<<<<
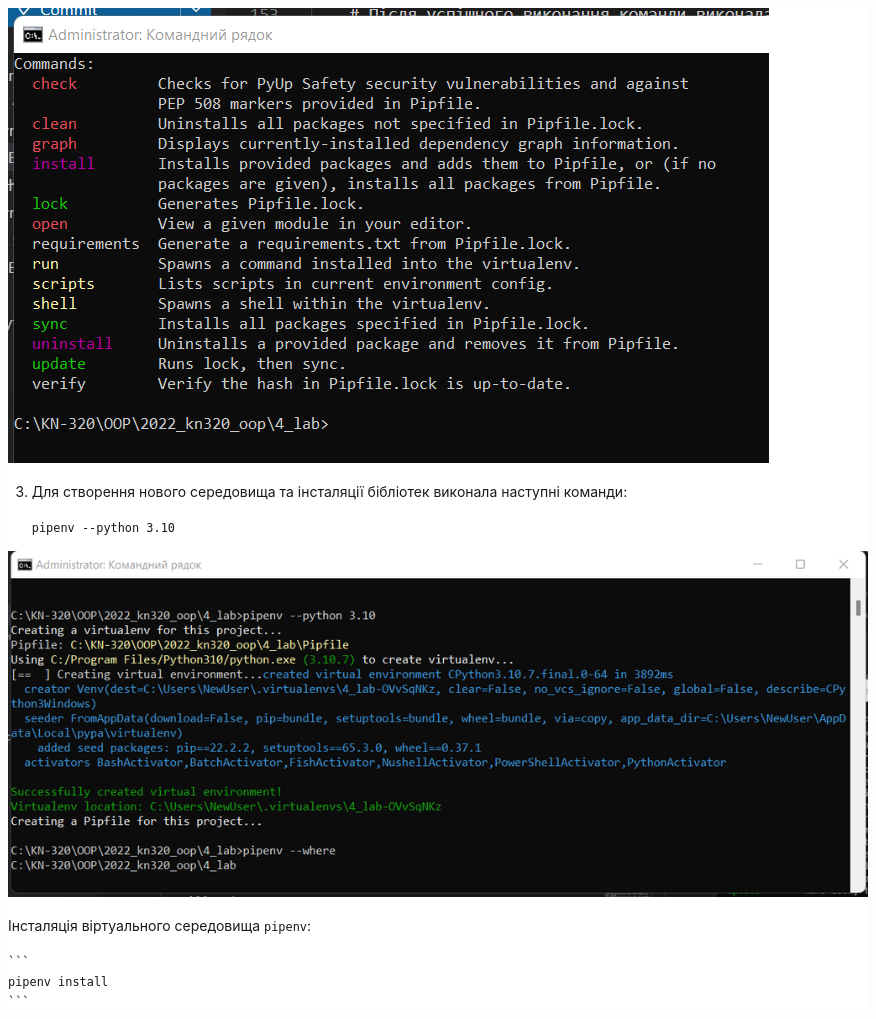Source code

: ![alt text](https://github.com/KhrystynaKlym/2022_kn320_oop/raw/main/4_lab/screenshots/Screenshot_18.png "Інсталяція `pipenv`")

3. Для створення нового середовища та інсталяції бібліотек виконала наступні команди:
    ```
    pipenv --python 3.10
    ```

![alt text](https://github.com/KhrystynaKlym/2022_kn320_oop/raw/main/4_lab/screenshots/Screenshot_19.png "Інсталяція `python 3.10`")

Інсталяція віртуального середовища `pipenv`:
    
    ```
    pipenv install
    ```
>>>>
<<<<
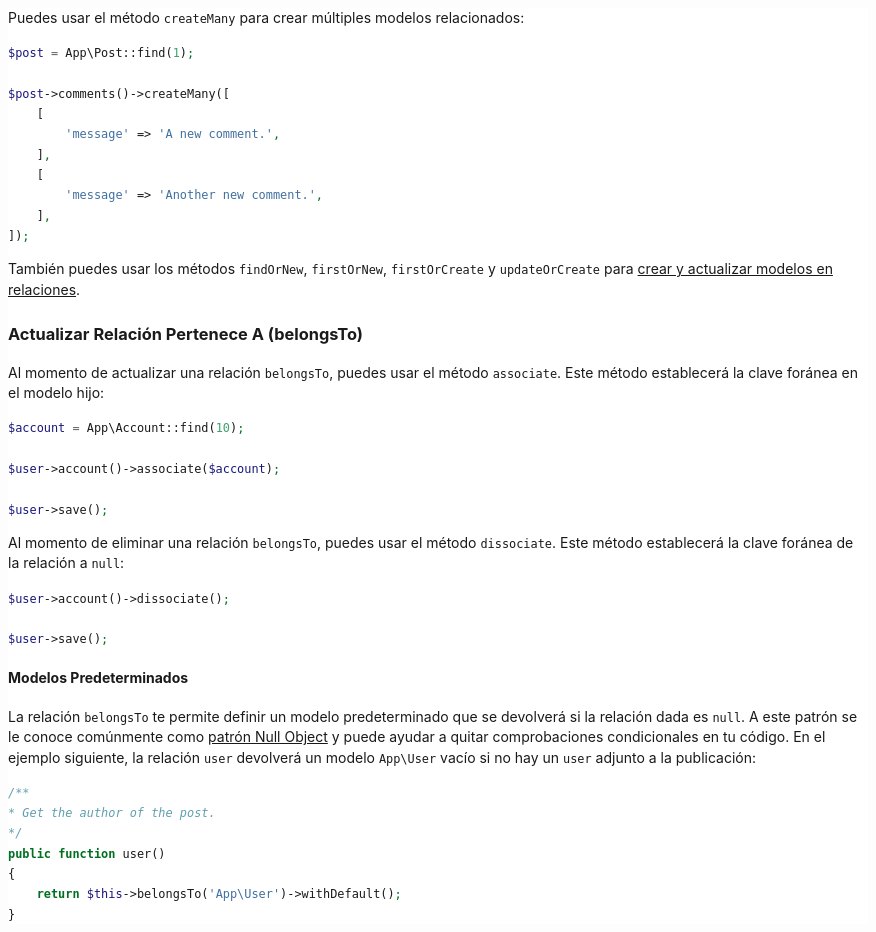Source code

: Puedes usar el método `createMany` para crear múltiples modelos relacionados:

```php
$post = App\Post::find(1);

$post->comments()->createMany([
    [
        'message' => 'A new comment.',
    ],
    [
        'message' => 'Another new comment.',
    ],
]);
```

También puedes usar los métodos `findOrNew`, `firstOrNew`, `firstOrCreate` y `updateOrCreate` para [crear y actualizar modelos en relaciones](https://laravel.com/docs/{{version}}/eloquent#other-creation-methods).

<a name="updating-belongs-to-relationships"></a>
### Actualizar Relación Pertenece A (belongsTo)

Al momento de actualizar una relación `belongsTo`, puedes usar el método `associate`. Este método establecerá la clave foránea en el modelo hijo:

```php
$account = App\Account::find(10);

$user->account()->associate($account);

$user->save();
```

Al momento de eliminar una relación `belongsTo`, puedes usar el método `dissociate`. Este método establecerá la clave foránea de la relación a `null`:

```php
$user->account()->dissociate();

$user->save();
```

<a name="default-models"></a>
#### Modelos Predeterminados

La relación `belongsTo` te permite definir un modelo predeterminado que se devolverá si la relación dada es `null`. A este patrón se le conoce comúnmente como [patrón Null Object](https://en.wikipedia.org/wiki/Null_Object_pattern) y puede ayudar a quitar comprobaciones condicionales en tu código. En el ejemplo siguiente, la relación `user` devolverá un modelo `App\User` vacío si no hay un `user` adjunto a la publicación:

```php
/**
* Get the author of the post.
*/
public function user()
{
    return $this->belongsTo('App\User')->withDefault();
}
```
>>>>
<<<<
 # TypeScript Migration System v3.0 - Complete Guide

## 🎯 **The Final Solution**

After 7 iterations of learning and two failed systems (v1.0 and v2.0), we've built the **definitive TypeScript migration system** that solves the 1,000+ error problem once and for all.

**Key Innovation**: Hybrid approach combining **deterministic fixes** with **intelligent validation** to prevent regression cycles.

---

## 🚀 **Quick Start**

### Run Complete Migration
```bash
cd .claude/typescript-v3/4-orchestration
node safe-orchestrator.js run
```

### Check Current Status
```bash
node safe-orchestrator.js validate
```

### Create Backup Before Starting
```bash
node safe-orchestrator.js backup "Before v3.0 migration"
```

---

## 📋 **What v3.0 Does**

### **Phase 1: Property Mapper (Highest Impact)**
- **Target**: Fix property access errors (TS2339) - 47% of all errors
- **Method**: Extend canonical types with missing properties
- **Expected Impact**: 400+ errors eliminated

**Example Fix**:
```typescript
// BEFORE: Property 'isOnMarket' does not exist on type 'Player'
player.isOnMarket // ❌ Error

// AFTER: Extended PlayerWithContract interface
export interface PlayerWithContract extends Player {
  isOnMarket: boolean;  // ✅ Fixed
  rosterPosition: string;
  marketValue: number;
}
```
>>>>
**EXERCISE INSTRUCTIONS**
Only a number is wanted: how many lines of the material above hold "interface"?

**THE COMPLETED TASK**
2